Dikkat ettiyseniz kişisel görüşleri eklemeye başladım. Eh, devam edeyim. Bu film kanımca son derece ağır bir filmdi, ama anlamayı, görmeyi bilene. Requiem For A Dream gibi, ikisini çok yakın bulduğumu söyleyebilirim bu konuda.

Yani diyorum ki, yüzeysel bakınca bu filmden çıkaracağımız şey "uyuşturucu ne kötü ne kaka çok feci cıs uyyyuyuyyuyy" gibi birşeyler olur, Requiem For A Dream'de de öyleydi. Ama biraz düşünüp daha arkasını görmek istersek, film uyuşturudan çok daha fazlasını anlatıyor. Requiem For A Dream'de bunu çocuğun annesini arkaplana koyup uyuşturucuyu ön plandaki katalizör olarak kullanıyordu. Trainspotting'de neredeyse tamamen uyuşturucu var.. Filmin en başını unutmadığınız sürece. Standartlaştırılmaya çalışan hayatı eleştiren bir cümle geçiyor başta; kabaca insanların kendileri olmaktansa, bir hayat, bir çamaşır makinası, bir takım, bir eş, bir ... "seçerek" bununla mutlu olduklarını söylüyor. İşte filmde arkada duran şey de bu. Günlük mutluluklarımızın, sözde "başarı", hedef ve seçimlerimizin aslında kendi çaresizliğimizi, eksikliğimizi, tabir-i caizse ne kadar boş ve anlamsız olduğumuzu saklamak için arkasına saklandığımız kalkanlar ve hatta ötesinde, zamanla onlara bağımlı kaldığımız sözde dayanaklar olduğunu söylüyor.

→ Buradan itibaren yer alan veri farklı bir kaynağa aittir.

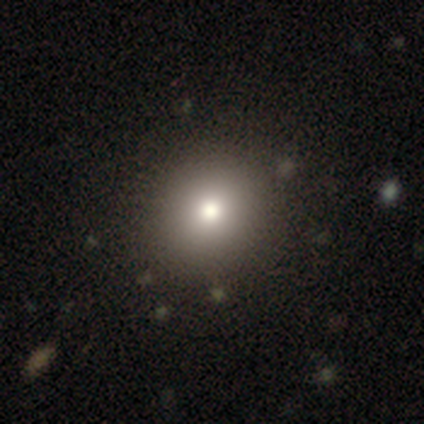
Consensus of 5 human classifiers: Smooth or featured?
  - smooth: 80% *
  - star or artifact: 20%
  - featured or disk: 0%
How rounded?
  - round: 100% *
  - in between: 0%
  - cigar-shaped: 0%
Merging?
  - none: 100% *
  - minor disturbance: 0%
  - major disturbance: 0%
  - merger: 0%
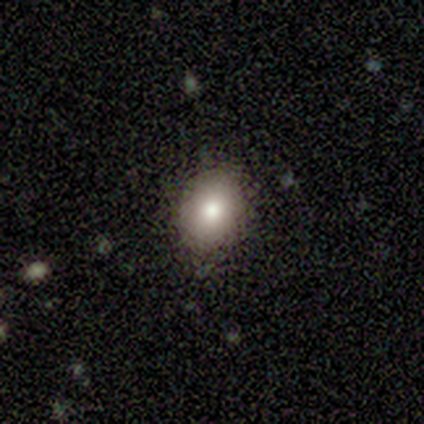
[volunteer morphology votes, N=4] Overall: smooth (75%). How rounded: round (33%, tied with in between and cigar-shaped). Merging: none (100%).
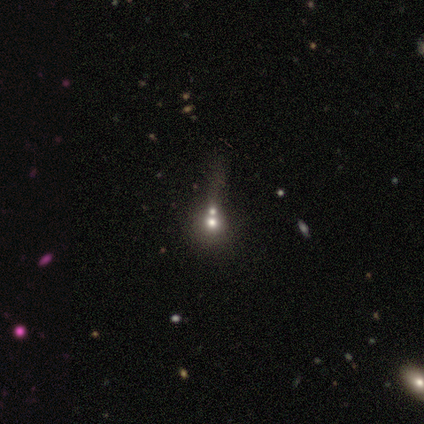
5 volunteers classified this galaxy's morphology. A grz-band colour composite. It shows a smooth galaxy with no disk features (40%, tied with star or artifact) that is round (50%, tied with in between). Merging: merger (67%).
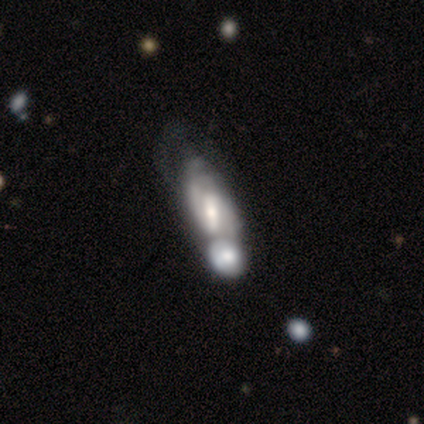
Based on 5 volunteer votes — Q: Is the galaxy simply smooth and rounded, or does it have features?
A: featured or disk — 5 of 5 (100%).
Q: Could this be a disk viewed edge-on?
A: no — 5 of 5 (100%).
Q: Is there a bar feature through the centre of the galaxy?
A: strong — 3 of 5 (60%).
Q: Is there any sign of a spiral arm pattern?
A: yes — 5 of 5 (100%).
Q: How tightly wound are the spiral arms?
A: medium — 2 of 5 (40%, tied with loose).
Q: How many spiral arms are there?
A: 2 — 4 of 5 (80%).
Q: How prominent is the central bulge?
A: small — 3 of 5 (60%).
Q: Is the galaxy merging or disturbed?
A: major disturbance — 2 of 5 (40%, tied with merger).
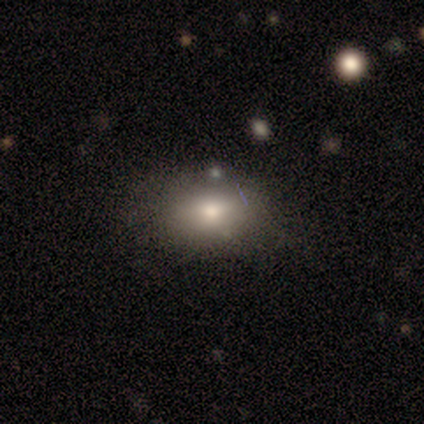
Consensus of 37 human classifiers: Q: Smooth or featured?
A: smooth (76%); runner-up: star or artifact (19%)
Q: How rounded?
A: in between (89%); runner-up: round (11%)
Q: Merging?
A: none (63%); runner-up: minor disturbance (33%)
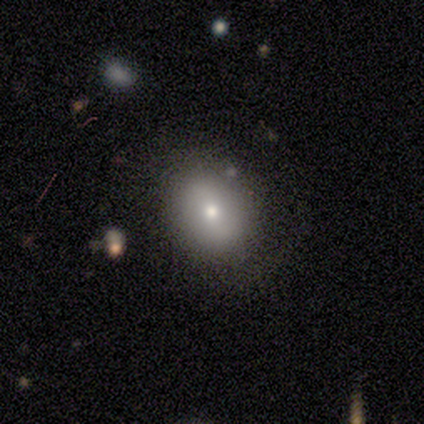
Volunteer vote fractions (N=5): This appears to be a smooth galaxy with no disk features (100%) that is in between round and cigar-shaped (100%). Merging: none (100%).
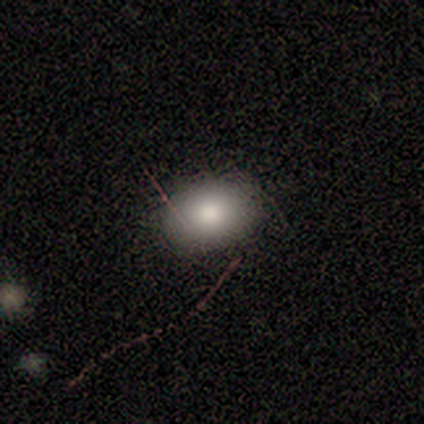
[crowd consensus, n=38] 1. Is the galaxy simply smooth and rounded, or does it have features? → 79% smooth, 13% star or artifact, 8% featured or disk.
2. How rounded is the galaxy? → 70% in between, 30% round, 0% cigar-shaped.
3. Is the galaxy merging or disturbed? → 82% none, 18% minor disturbance, 0% major disturbance, 0% merger.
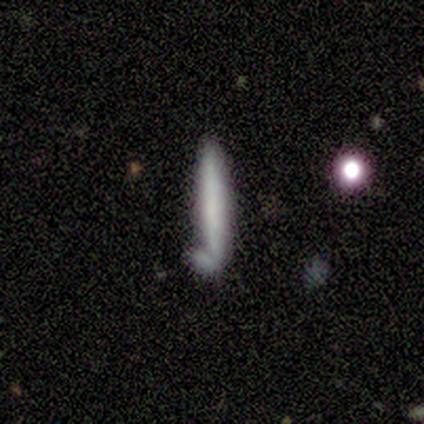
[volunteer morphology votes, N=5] This appears to be a smooth galaxy with no disk features (80%) that is cigar-shaped (100%). Merging: none (40%, tied with minor disturbance).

İşte, Rents'in iş bulup işe başladığı zaman tatmin olduğu gibi, bunlar bize tatmin
sağlıyorlar, bunu da yine doğrudan söylemese de, benim düşüncem, sosyal kabullenmeye ve fiziksel bir bağımlılık olmamasına bağlıyor. Yani uyuşturucu fiziksel olarak da sizi daha fazla almaya iter ve toplumun dışlamasını sağlar. Fakat birşeyler seçerek kuracağınız hayat, fizikse bir bağımlılık değildir ve toplumsal kabullenmeyi de getirir; dolayısıyla tatmin olduğunuza dair sizi kandırır. Matrix'in gerçek olması için öyle bilgisayardır, robottur gerek olmadığını gösteriyor bize: Biz zaten kendi kurduğumuz bu toplum ve medeniyetin gözü kapalı, enerjisi emilen bebekleri olmuşuz, tek fark, buradaki kandırmacada pillere bağlanmamış olmamız, bu da işleri daha kötü yapıyor aslında, zira hiç bir amaca hizmet etmiyoruz.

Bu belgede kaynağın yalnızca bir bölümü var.